Sorche Nic Leodhas

  • Born: May 20, 1898
  • Birthplace: Youngstown, Ohio
  • Died: November 14, 1969

Biography

Sorche Nic Leodhas was the pseudonym used by Leclaire Gowans Alger, a writer of stories and novels for children dealing with the legends and lore of the Scottish highlands. She was born on May 20, 1898, in Youngstown, Ohio. She began writing at a young age, and in 1915 became a page with the Carnegie Library of Pittsburgh. The following year she married Amos Risser Hoffman. In that era it was not considered proper for a married woman to work outside the home, so her library career entered a hiatus. Her first marriage produced a son, Louis, before it ended in the untimely death of her husband in 1918.

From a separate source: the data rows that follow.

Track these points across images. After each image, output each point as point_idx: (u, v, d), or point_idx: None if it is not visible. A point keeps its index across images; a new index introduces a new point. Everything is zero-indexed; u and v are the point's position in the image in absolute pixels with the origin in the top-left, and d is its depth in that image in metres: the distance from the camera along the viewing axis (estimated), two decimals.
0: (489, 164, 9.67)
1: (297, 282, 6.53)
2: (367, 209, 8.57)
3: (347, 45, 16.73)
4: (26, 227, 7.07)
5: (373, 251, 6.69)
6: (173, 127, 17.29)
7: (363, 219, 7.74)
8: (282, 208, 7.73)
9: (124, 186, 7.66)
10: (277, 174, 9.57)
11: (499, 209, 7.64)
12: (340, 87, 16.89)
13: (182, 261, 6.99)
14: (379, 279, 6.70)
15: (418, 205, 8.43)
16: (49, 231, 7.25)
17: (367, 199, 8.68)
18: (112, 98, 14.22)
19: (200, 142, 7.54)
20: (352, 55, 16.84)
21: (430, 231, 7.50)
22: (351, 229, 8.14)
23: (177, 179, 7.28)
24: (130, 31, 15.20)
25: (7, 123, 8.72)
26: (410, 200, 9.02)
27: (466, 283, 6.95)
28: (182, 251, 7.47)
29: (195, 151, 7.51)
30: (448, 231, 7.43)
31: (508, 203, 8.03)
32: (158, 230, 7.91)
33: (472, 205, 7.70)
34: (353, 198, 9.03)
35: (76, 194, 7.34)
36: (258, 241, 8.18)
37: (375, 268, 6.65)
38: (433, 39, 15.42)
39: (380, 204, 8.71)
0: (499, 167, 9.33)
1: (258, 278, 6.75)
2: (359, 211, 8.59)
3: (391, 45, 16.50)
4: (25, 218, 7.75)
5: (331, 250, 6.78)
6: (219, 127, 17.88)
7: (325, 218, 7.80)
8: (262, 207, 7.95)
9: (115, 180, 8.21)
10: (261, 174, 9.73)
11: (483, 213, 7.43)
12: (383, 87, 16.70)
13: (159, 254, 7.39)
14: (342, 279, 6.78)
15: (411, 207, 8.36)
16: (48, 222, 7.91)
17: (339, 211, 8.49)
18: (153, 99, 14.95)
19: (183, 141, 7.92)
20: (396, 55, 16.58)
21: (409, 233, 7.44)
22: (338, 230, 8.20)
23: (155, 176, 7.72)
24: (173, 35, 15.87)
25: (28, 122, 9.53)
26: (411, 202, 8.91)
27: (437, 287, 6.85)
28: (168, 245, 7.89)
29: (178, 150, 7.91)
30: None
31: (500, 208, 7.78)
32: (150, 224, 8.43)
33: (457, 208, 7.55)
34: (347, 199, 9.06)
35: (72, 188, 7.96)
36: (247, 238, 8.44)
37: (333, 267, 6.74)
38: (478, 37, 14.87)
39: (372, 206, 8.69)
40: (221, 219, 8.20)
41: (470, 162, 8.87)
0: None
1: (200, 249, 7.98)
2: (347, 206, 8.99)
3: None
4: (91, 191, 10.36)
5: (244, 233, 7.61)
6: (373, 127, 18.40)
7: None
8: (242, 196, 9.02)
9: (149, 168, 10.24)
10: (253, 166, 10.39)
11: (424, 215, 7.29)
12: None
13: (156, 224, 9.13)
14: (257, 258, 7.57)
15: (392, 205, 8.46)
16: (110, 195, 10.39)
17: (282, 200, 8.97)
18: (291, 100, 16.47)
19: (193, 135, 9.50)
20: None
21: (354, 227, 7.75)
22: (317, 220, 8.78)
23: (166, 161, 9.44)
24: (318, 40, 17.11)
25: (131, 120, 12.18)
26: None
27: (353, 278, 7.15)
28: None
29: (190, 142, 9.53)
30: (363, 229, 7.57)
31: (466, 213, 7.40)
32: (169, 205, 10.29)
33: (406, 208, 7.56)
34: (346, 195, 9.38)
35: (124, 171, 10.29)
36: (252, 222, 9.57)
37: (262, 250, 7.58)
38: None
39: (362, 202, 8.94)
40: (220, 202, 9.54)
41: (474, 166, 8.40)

Needing a way to support herself and her young son, she went back to work in the New York Public Library, a position she held until 1925. She then returned to Pittsburgh to attend the Carnegie Library School, receiving her degree in 1929. Sometime during this period she also married her second husband. After 1929, she worked in various branches of the Carnegie Library until 1966, at which time she retired in order to devote herself more fully to her burgeoning writing career.

Alger had written a few children’s stories under her own name while still working full time, most notably Jan and the Wonderful Mouth Organ and The Golden Summer. However, in the early 1960’s she found her true métier when she wrote Heather and Broom: Tales of the Scottish Highlands. This volume marked her first use of the pseudonym Sorche Nic Leodhas, and her first attempt at retelling Scottish folklore in modern idiom.

Alger proved quite able in both discovering tales that lent themselves to such adaptation and the capturing of the spirit of the culture in a language easily comprehensible to modern readers. Not only was she widely praised by critics, but she received a number of prestigious awards, most notably the Caldecott Medal for Always Room for One More. In addition, she was a runner-up for both the Lewis Carroll Shelf Award and the Newbery Medal for Thistle and Thyme: Tales and Legends from Scotland.

All in the Morning Early was a runner-up for the Caldecott Medal. Her last work, Twelve Great Black Cats, and Other Eerie Scottish Tales, moved away from her emphasis on humorous tales to a more dramatic and chilling, although even they occasionally dipped into a certain rowdy humor, particularly when an especially rotten villain came to a much-deserved bad end. Alger died on November 14, 1969.